Assigned task:
Update the data below by putting "skeins" in place of every "balls" and keeping everything else the same. Leave the pictures out of your answer.

☆ ☆ ☆ ☆ ☆

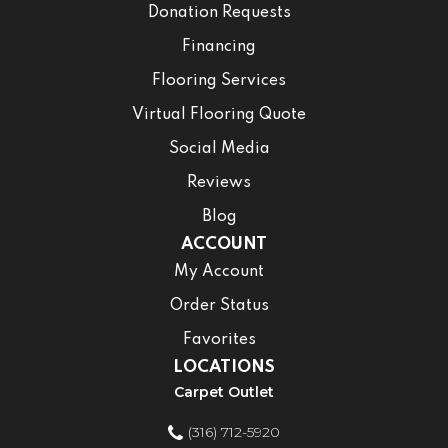
Donation Requests
Financing
Flooring Services
Virtual Flooring Quote
Social Media
Reviews
Blog
ACCOUNT
My Account
Order Status
Favorites
LOCATIONS
Carpet Outlet
(316) 712-5920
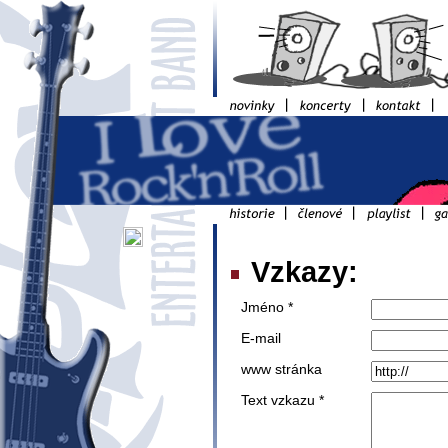
Vzkazy:
Jméno *
E-mail
www stránka
Text vzkazu *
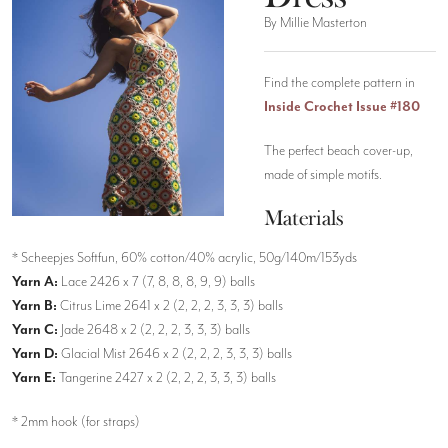
By Millie Masterton
Find the complete pattern in
Inside Crochet Issue #180
The perfect beach cover-up,
made of simple motifs.
Materials
* Scheepjes Softfun, 60% cotton/40% acrylic, 50g/140m/153yds
Yarn A:
Lace 2426 x 7 (7, 8, 8, 8, 9, 9) balls
Yarn B:
Citrus Lime 2641 x 2 (2, 2, 2, 3, 3, 3) balls
Yarn C:
Jade 2648 x 2 (2, 2, 2, 3, 3, 3) balls
Yarn D:
Glacial Mist 2646 x 2 (2, 2, 2, 3, 3, 3) balls
Yarn E:
Tangerine 2427 x 2 (2, 2, 2, 3, 3, 3) balls
* 2mm hook (for straps)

☆ ☆ ☆ ☆ ☆

Output of the task:
Donation Requests
Financing
Flooring Services
Virtual Flooring Quote
Social Media
Reviews
Blog
ACCOUNT
My Account
Order Status
Favorites
LOCATIONS
Carpet Outlet
(316) 712-5920
Vzkazy:
Jméno *
E-mail
www stránka
Text vzkazu *
By Millie Masterton
Find the complete pattern in
Inside Crochet Issue #180
The perfect beach cover-up,
made of simple motifs.
Materials
* Scheepjes Softfun, 60% cotton/40% acrylic, 50g/140m/153yds
Yarn A:
Lace 2426 x 7 (7, 8, 8, 8, 9, 9) skeins
Yarn B:
Citrus Lime 2641 x 2 (2, 2, 2, 3, 3, 3) skeins
Yarn C:
Jade 2648 x 2 (2, 2, 2, 3, 3, 3) skeins
Yarn D:
Glacial Mist 2646 x 2 (2, 2, 2, 3, 3, 3) skeins
Yarn E:
Tangerine 2427 x 2 (2, 2, 2, 3, 3, 3) skeins
* 2mm hook (for straps)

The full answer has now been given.